• What you have to do
When checking the entries below, count every line with the word "FileFunction", then give only that number.
+ + + +
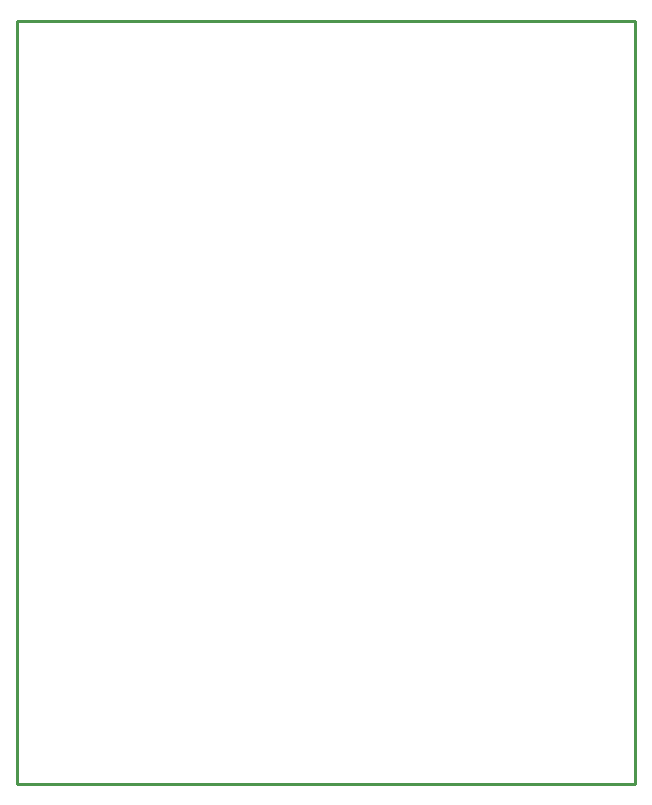
<source format=gm1>
G04 Layer_Color=16711935*
%FSLAX25Y25*%
%MOIN*%
G70*
G01*
G75*
%ADD17C,0.01000*%
D17*
X266500Y110000D02*
Y364500D01*
X472500D01*
Y110000D02*
Y364500D01*
X266500Y110000D02*
X472500D01*
X266500D02*
Y364500D01*
X472500D01*
Y110000D02*
Y364500D01*
X266500Y110000D02*
X472500D01*
M02*

</source>
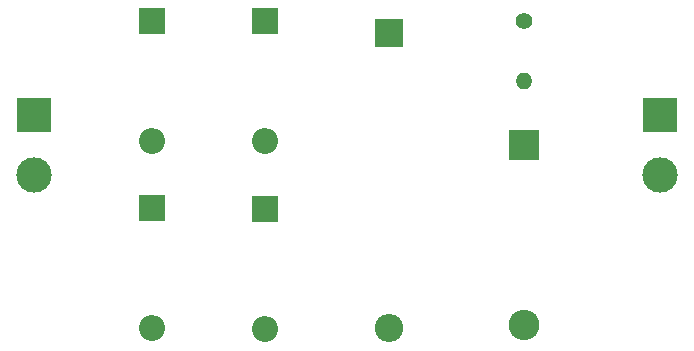
<source format=gbr>
%TF.GenerationSoftware,KiCad,Pcbnew,8.0.6*%
%TF.CreationDate,2024-11-24T22:30:02-06:00*%
%TF.ProjectId,CargadorWalkieTalkie,43617267-6164-46f7-9257-616c6b696554,0.0*%
%TF.SameCoordinates,Original*%
%TF.FileFunction,Soldermask,Top*%
%TF.FilePolarity,Negative*%
%FSLAX46Y46*%
G04 Gerber Fmt 4.6, Leading zero omitted, Abs format (unit mm)*
G04 Created by KiCad (PCBNEW 8.0.6) date 2024-11-24 22:30:02*
%MOMM*%
%LPD*%
G01*
G04 APERTURE LIST*
%ADD10R,2.400000X2.400000*%
%ADD11O,2.400000X2.400000*%
%ADD12R,2.600000X2.600000*%
%ADD13O,2.600000X2.600000*%
%ADD14O,2.200000X2.200000*%
%ADD15R,2.200000X2.200000*%
%ADD16C,1.400000*%
%ADD17O,1.400000X1.400000*%
%ADD18R,3.000000X3.000000*%
%ADD19C,3.000000*%
G04 APERTURE END LIST*
D10*
%TO.C,C1*%
X125500000Y-79000000D03*
D11*
X125500000Y-104000000D03*
%TD*%
D12*
%TO.C,D5*%
X137000000Y-88500000D03*
D13*
X137000000Y-103740000D03*
%TD*%
D14*
%TO.C,D1*%
X105500000Y-88160000D03*
D15*
X105500000Y-78000000D03*
%TD*%
D16*
%TO.C,R1*%
X137000000Y-78000000D03*
D17*
X137000000Y-83080000D03*
%TD*%
D15*
%TO.C,D3*%
X105500000Y-93840000D03*
D14*
X105500000Y-104000000D03*
%TD*%
D15*
%TO.C,D2*%
X115000000Y-78000000D03*
D14*
X115000000Y-88160000D03*
%TD*%
D18*
%TO.C,J2*%
X148500000Y-85920000D03*
D19*
X148500000Y-91000000D03*
%TD*%
D18*
%TO.C,J1*%
X95500000Y-85920000D03*
D19*
X95500000Y-91000000D03*
%TD*%
D15*
%TO.C,D4*%
X115000000Y-93920000D03*
D14*
X115000000Y-104080000D03*
%TD*%
M02*

</source>
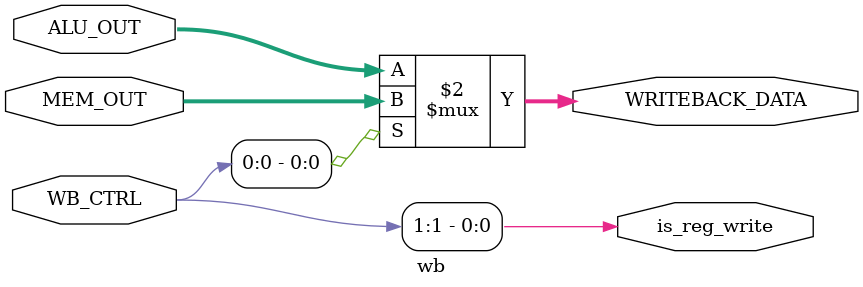
<source format=v>
/**   
 * wb.v
 * -------------------------
 * This is the WRITEBACK stage of the pipeline. Register values are sent to DECODE for
 * writing purposes.
 */

 /* INCLUDES */
`include "opcode.v"

/* MODULE DEFINITION */
module wb(WB_CTRL, ALU_OUT, MEM_OUT, WRITEBACK_DATA, is_reg_write);

    input [1:0] WB_CTRL;
    input [31:0] ALU_OUT, MEM_OUT;
    output [31:0] WRITEBACK_DATA;
    output is_reg_write;

    assign WRITEBACK_DATA = (WB_CTRL[0] == 1'b1) ? MEM_OUT : ALU_OUT;
    assign is_reg_write = WB_CTRL[1];

endmodule
</source>
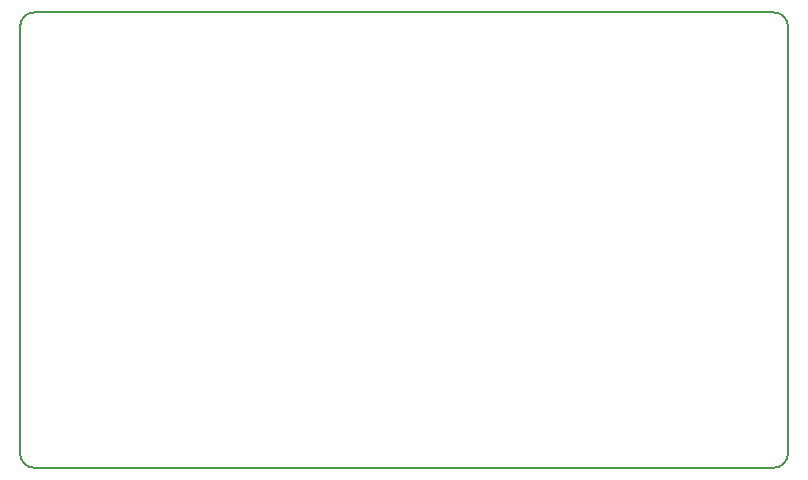
<source format=gbr>
G04 #@! TF.FileFunction,Profile,NP*
%FSLAX46Y46*%
G04 Gerber Fmt 4.6, Leading zero omitted, Abs format (unit mm)*
G04 Created by KiCad (PCBNEW 4.0.7) date Wednesday, 28. February 2018 'u13' 15:13:27*
%MOMM*%
%LPD*%
G01*
G04 APERTURE LIST*
%ADD10C,0.100000*%
%ADD11C,0.150000*%
G04 APERTURE END LIST*
D10*
D11*
X104180000Y-101550000D02*
X166820000Y-101550000D01*
X166850000Y-63010000D02*
X104190000Y-63010000D01*
X168000000Y-100400000D02*
X168010000Y-64180000D01*
X103000000Y-100350000D02*
X103000000Y-64180000D01*
X168009835Y-64199661D02*
G75*
G03X166840000Y-63010000I-1169835J19661D01*
G01*
X166810000Y-101550000D02*
G75*
G03X167999661Y-100380165I19661J1169835D01*
G01*
X103000165Y-100360339D02*
G75*
G03X104170000Y-101550000I1169835J-19661D01*
G01*
X104190000Y-63010000D02*
G75*
G03X103000339Y-64179835I-19661J-1169835D01*
G01*
M02*

</source>
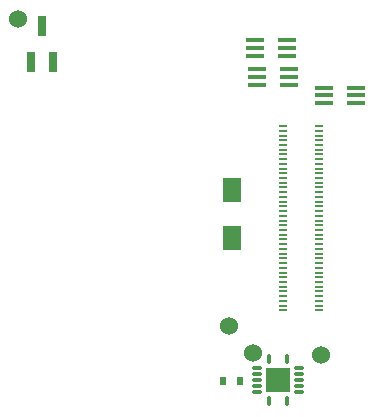
<source format=gtp>
G04 #@! TF.FileFunction,Paste,Top*
%FSLAX46Y46*%
G04 Gerber Fmt 4.6, Leading zero omitted, Abs format (unit mm)*
G04 Created by KiCad (PCBNEW 4.0.1-stable) date Tuesday, March 08, 2016 'PMt' 12:04:07 PM*
%MOMM*%
G01*
G04 APERTURE LIST*
%ADD10C,0.100000*%
%ADD11O,0.280000X0.990000*%
%ADD12O,0.990000X0.280000*%
%ADD13R,2.050000X2.050000*%
%ADD14R,1.501140X0.398780*%
%ADD15R,1.600000X2.000000*%
%ADD16R,0.600000X0.700000*%
%ADD17R,0.800100X1.800860*%
%ADD18R,0.700000X0.200000*%
%ADD19C,1.524000*%
G04 APERTURE END LIST*
D10*
D11*
X158450000Y-123495000D03*
D12*
X159495000Y-122700000D03*
X159495000Y-122200000D03*
X159495000Y-121700000D03*
X159495000Y-121200000D03*
X159495000Y-120700000D03*
D11*
X158450000Y-119905000D03*
X156950000Y-119905000D03*
D12*
X155905000Y-120700000D03*
X155905000Y-121200000D03*
X155905000Y-121700000D03*
X155905000Y-122200000D03*
X155905000Y-122700000D03*
D11*
X156950000Y-123495000D03*
D13*
X157700000Y-121700000D03*
D14*
X158461920Y-94250000D03*
X158461920Y-93599760D03*
X158461920Y-92949520D03*
X155800000Y-92949520D03*
X155800000Y-93599760D03*
X155800000Y-94250000D03*
X164300000Y-98250000D03*
X164300000Y-97599760D03*
X164300000Y-96949520D03*
X161638080Y-96949520D03*
X161638080Y-97599760D03*
X161638080Y-98250000D03*
X158611920Y-96700000D03*
X158611920Y-96049760D03*
X158611920Y-95399520D03*
X155950000Y-95399520D03*
X155950000Y-96049760D03*
X155950000Y-96700000D03*
D15*
X153810000Y-109650000D03*
X153810000Y-105650000D03*
D16*
X154500000Y-121800000D03*
X153100000Y-121800000D03*
D17*
X136780000Y-94751140D03*
X138680000Y-94751140D03*
X137730000Y-91748860D03*
D18*
X161190000Y-100200000D03*
X161190000Y-100600000D03*
X161190000Y-101000000D03*
X161190000Y-101400000D03*
X161190000Y-101800000D03*
X161190000Y-102200000D03*
X161190000Y-102600000D03*
X161190000Y-103000000D03*
X161190000Y-103400000D03*
X161190000Y-103800000D03*
X161190000Y-107800000D03*
X161190000Y-107400000D03*
X161190000Y-107000000D03*
X161190000Y-106600000D03*
X161190000Y-106200000D03*
X161190000Y-105800000D03*
X161190000Y-105400000D03*
X161190000Y-105000000D03*
X161190000Y-104600000D03*
X161190000Y-104200000D03*
X161190000Y-108200000D03*
X161190000Y-108600000D03*
X161190000Y-109000000D03*
X161190000Y-109400000D03*
X161190000Y-109800000D03*
X161190000Y-110200000D03*
X161190000Y-110600000D03*
X161190000Y-111000000D03*
X161190000Y-111400000D03*
X161190000Y-111800000D03*
X161190000Y-115800000D03*
X161190000Y-115400000D03*
X161190000Y-115000000D03*
X161190000Y-114600000D03*
X161190000Y-114200000D03*
X161190000Y-113800000D03*
X161190000Y-113400000D03*
X161190000Y-113000000D03*
X161190000Y-112600000D03*
X161190000Y-112200000D03*
X158110000Y-112200000D03*
X158110000Y-112600000D03*
X158110000Y-113000000D03*
X158110000Y-113400000D03*
X158110000Y-113800000D03*
X158110000Y-114200000D03*
X158110000Y-114600000D03*
X158110000Y-115000000D03*
X158110000Y-115400000D03*
X158110000Y-115800000D03*
X158110000Y-111800000D03*
X158110000Y-111400000D03*
X158110000Y-111000000D03*
X158110000Y-110600000D03*
X158110000Y-110200000D03*
X158110000Y-109800000D03*
X158110000Y-109400000D03*
X158110000Y-109000000D03*
X158110000Y-108600000D03*
X158110000Y-108200000D03*
X158110000Y-104200000D03*
X158110000Y-104600000D03*
X158110000Y-105000000D03*
X158110000Y-105400000D03*
X158110000Y-105800000D03*
X158110000Y-106200000D03*
X158110000Y-106600000D03*
X158110000Y-107000000D03*
X158110000Y-107400000D03*
X158110000Y-107800000D03*
X158110000Y-103800000D03*
X158110000Y-103400000D03*
X158110000Y-103000000D03*
X158110000Y-102600000D03*
X158110000Y-102200000D03*
X158110000Y-101800000D03*
X158110000Y-101400000D03*
X158110000Y-101000000D03*
X158110000Y-100600000D03*
X158110000Y-100200000D03*
D19*
X153600000Y-117100000D03*
X155600000Y-119400000D03*
X161400000Y-119600000D03*
X135700000Y-91100000D03*
M02*

</source>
+ + + +
• Exercise solution
3